The upcoming 2009 season is shaping up to be a pivotal one in Danieal Manning's professional career.

Not only does Manning have legitimate Pro Bowl aspirations as a return man, but he's also looking to solidify his role as the Bears' starting nickel back.

"I'm trusted with that position," Manning told on Friday. "I'm sure coach [Lovie] Smith could've made the decision not to have me in that position if he didn't think I could play it. Now I have to do my part, make plays and try to be a dominant player."

Danieal Manning
Danieal Manning
Not easy when playing nickel. The position carries with it an enormous amount of responsibility and difficulty. The learning curve was made even steeper for Manning, who started his first two years at free safety, and admits to some reluctance on his part to embrace the opportunity initially.

"I had to get a further understanding about my role on this team," said Manning. "Playing nickel, you're in that mindset that you're not going to play as many snaps as the starting safety. So I was struggling with that. But once I accepted my role, the process of learning nickel came easier. Plus, the way these schemes are in the NFL, nickel is a big part of the defense. If that's the way I can best contribute to the team, that's what I'm going to. That mindset hasn't changed since the day I got here."
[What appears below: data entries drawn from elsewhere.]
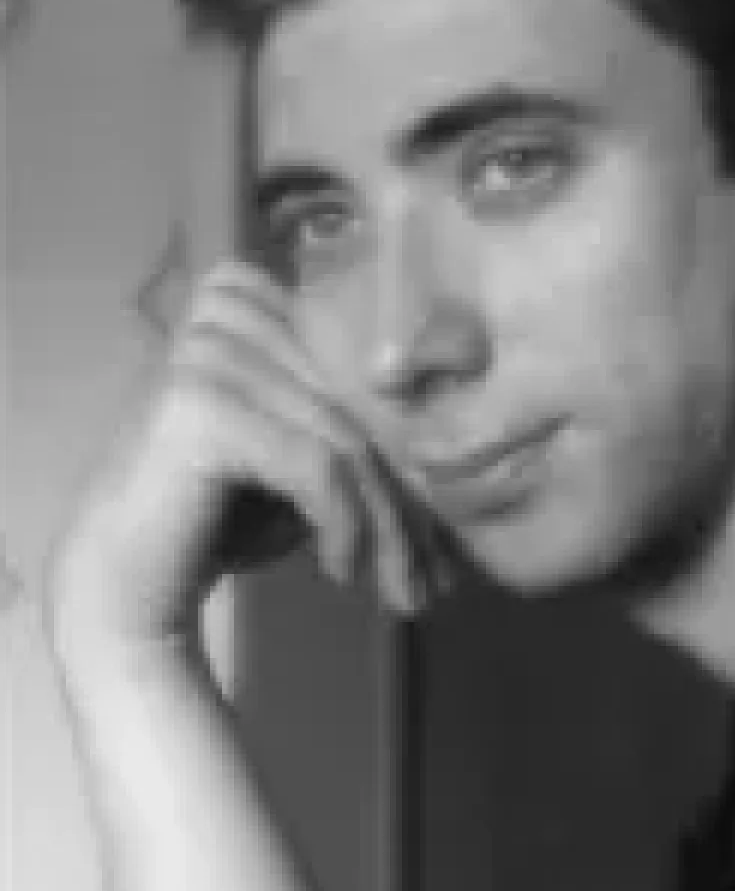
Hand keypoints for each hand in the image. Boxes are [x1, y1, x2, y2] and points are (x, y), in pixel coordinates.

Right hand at [43, 258, 432, 666]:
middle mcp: (227, 314)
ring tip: (404, 588)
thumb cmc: (225, 516)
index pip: (367, 352)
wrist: (125, 585)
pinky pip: (316, 464)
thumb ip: (356, 421)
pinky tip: (342, 571)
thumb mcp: (303, 452)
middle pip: (362, 403)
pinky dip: (344, 525)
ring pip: (347, 441)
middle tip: (439, 571)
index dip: (414, 431)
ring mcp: (208, 354)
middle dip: (410, 495)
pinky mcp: (199, 406)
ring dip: (388, 526)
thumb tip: (453, 429)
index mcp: (251, 302)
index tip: (444, 513)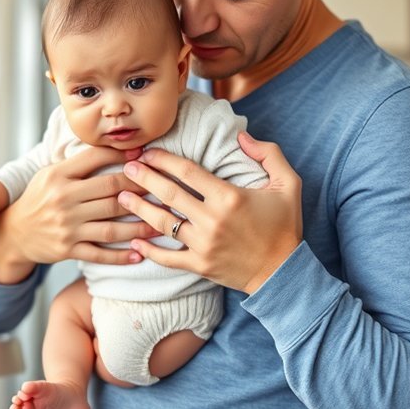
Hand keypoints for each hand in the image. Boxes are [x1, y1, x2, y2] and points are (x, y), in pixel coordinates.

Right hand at [0, 146, 157, 283]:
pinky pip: (100, 254)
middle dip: (142, 189)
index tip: (147, 156)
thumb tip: (123, 150)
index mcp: (58, 175)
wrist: (14, 232)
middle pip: (111, 192)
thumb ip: (82, 164)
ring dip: (140, 226)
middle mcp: (62, 199)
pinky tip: (139, 254)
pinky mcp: (67, 249)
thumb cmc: (40, 198)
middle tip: (164, 188)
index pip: (97, 159)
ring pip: (112, 226)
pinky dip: (121, 256)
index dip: (125, 156)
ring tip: (160, 223)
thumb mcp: (52, 174)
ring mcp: (65, 226)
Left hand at [118, 132, 302, 293]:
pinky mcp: (200, 265)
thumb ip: (268, 154)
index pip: (187, 171)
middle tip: (126, 167)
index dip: (163, 159)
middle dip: (144, 178)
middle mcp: (212, 220)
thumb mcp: (288, 184)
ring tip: (121, 197)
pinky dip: (150, 251)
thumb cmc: (285, 226)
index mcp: (229, 197)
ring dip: (140, 209)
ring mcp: (204, 245)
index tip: (148, 152)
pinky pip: (168, 258)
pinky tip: (134, 241)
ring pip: (163, 223)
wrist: (284, 272)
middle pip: (169, 194)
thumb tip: (241, 136)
Working daily with Smith has certainly paid dividends for Manning, who also credits new secondary coach Jon Hoke for helping refine his game this off-season.

"He's going to get after you and pull out the best in you," Manning said of Hoke. "It's like having another head coach on the field. He just loves working with the guys. Coach Hoke will stay after late and get you to study film with him. I mean we're doing this before the season's even started. Plus, he comes in here with a winning attitude. It's great."

However, it was Manning's play on special teams last year that left the biggest impression on Bears' fans. Taking over kickoff return duties late in the season, Manning put up outstanding numbers in that abbreviated stint. In just 36 attempts, Manning had 7 returns of 40 or more yards, which tied for most in the NFL. While it's natural to speculate what Manning can accomplish in a full season, he expects the league to try and keep pace.

"It's always different because the rules have changed and you have to adjust on that," said Manning. "But I definitely think we'll have a great season in the kick return department. The whole special teams unit is great. Most of these guys are veterans and we brought in some new additions that add some speed and depth."

The wildcard in this whole equation for Manning is his contract. If a new collective bargaining agreement is ratified, Manning will be an unrestricted free agent after the season. Otherwise, if 2010 is played without a salary cap, he'll be a restricted free agent. A big difference, but something Manning says is simply out of his control.

"The first time I signed with [agent] Russel [Hicks], I told him we have two offices, I'm the professional player and you're the professional agent," said Manning. "I don't come into your office telling you how to work and you shouldn't tell me how to work in my office. That's why we haven't even discussed anything like [a new contract]. Of course you think about it, but I never tell my agent how to do his job. I just play ball. That's my only focus."